I can't really help with the move - I'm a Canadian teacher in a comprehensive in Coventry. But, my visa is soon to pass and I'm looking for somewhere to go - use the teacher recuitment services - e.g. Select, Oasis, etc. They will help, Select told me that they could even set up a sponsorship visa. Sounds like teachers are in demand.


----------



## LadyMandy

Allie1971 said:


> Hey! My name is Allie and I live in sunny(?) Wales. Hubby and I have been thinking for the last 12 months about a life in another country - I am a secondary school teacher and he's in IT. The main thing stopping us (apart from being away from close family) is my problem of finding a job as I cannot afford not to work. I teach Home Ec, and so far my job search has been unsuccessful. However, a position has come up in a school in Auckland. NZ has never been a country I have thought about, due to the distance.My husband is happy to move wherever (has lived all over due to a past navy career). I have submitted my CV, at the moment just to see if I am selected for an interview. Would love to hear from any expats who have made the move and hear their views on their decision to go and why. Am expecting to hear both positive and negative, but to be honest, have heard mainly negative (poor wages, poor housing etc).
> 
> Allie x


Hi Allie, 
my name is Mandy and we have been here 5 years, yes the wages are less, yes housing is different, you need to appreciate that New Zealand is a foriegn country, the same as France , Italy etc except that they speak English. However having said that it is much better than the UK especially now there is a credit crunch on. We came back for a visit in August and we really appreciated the fact that we had emmigrated. It can be harder here but we have very few regrets other than missing family, the lifestyle is better, free easier especially if you have kids, so many more opportunities experiences etc. No change is easy but we feel it has been the best decision we ever made, we may be poorer financially but the life we have gained is richer.
good luck
Mandy


----------



## travellingcanuck

Hi LadyMandy,

Can I ask if you are a teacher in NZ? I'm eager to go - apparently Auckland is the place...? Do you know how it compares to the UK? And yes, you are absolutely right - everyone who thinks it's expensive in NZ should check out costs in the UK.


----------



## LadyMandy

travellingcanuck said:


> Hi LadyMandy,
> 
> Can I ask if you are a teacher in NZ? I'm eager to go - apparently Auckland is the place...? Do you know how it compares to the UK? And yes, you are absolutely right - everyone who thinks it's expensive in NZ should check out costs in the UK.

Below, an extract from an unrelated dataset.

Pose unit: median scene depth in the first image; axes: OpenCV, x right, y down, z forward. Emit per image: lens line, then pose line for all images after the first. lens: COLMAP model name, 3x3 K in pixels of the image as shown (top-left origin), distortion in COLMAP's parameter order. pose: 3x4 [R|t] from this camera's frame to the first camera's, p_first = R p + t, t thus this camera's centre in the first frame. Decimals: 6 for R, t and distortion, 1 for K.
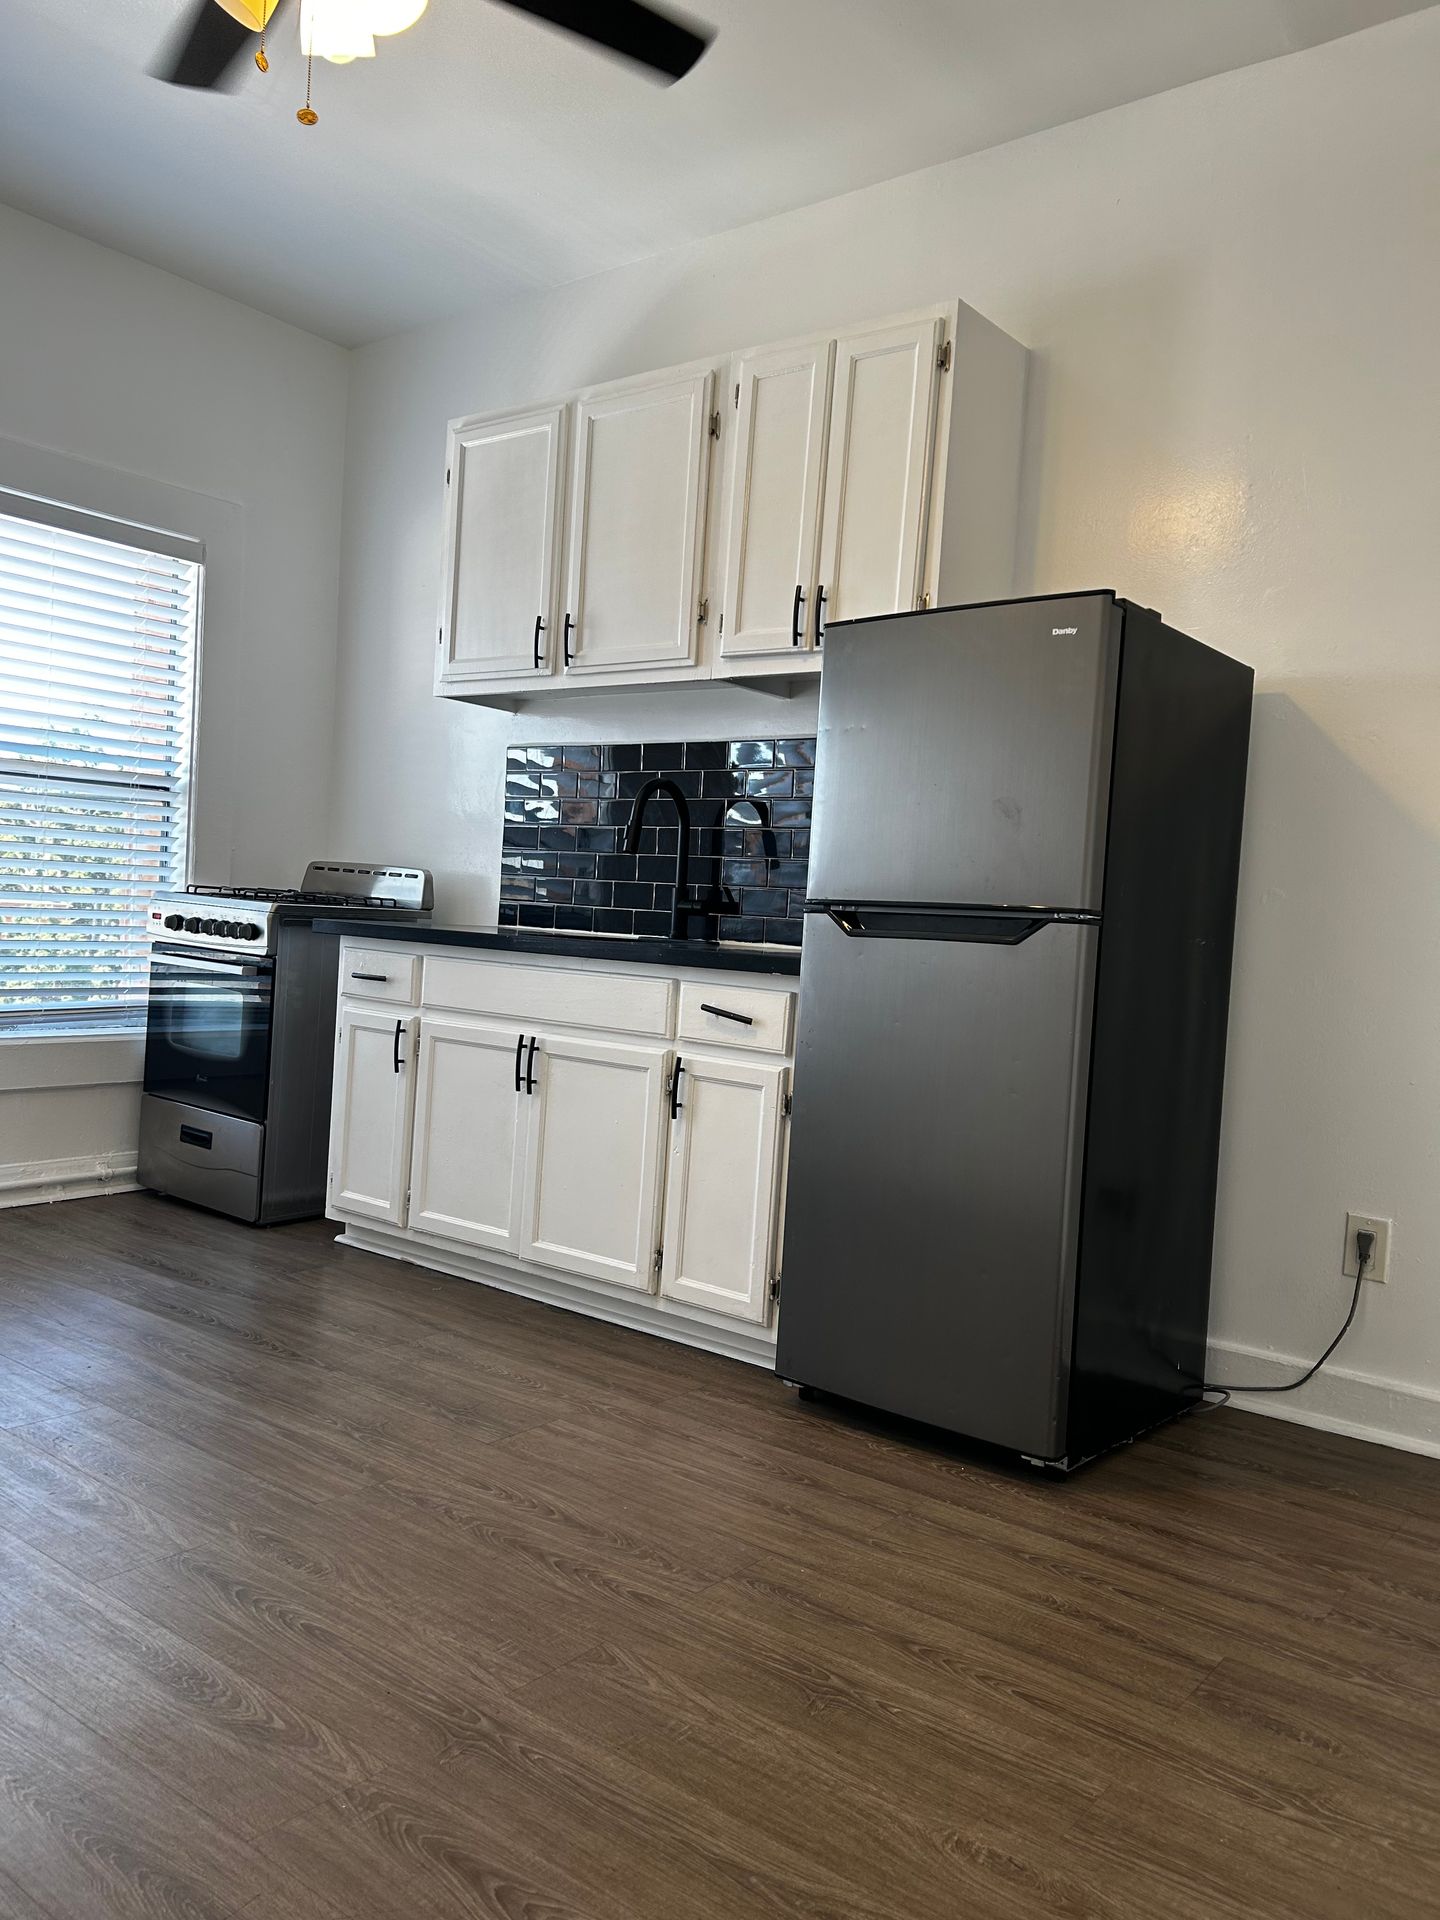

No I am not a teacher but I can try and find out the wage levels for you. I personally do not like Auckland that was where we were when we first arrived. But if you want big city life Auckland has it all and some great beaches as well.
cheers
Mandy


----------



## FrancisJames

The North Shore beaches are the best in New Zealand, they (and the vibe of Auckland) are what drew us to the North Shore. Most of them are pretty safe for young kids too.


----------



## UK2NZ

Hi Allie,
Me & my partner moved here from wales on new years eve, i may be a little premature seeing as ive only been here 11 days but so far so good.
Wages MAY be less but you will know that b 4 you take a job offer, we heard the same but my partner was offered a job which actually works out to quite a bit more than in UK, so i guess its where you look 7 what you are earning now.
We've also found that cars are a lot cheaper to buy and eating out is cheaper too!
Food (in supermarkets) can vary, it just depends where you go.
I cant really comment on houses just yet as weve just found somewhere to rent & move there this wk end (but i can say that its a lot cheaper than rent we would have paid in uk-maybe we were lucky.
We left because my partner was actually made redundant and we were looking to lose everything we had gained in Wales (house,car etc) so we had reason to move on ward & upwards, we dont have children so only had our selves to consider.
I just wanted to say good luck with what ever decision you make & if you have any questions reg visa etc pls ask,
Laura


----------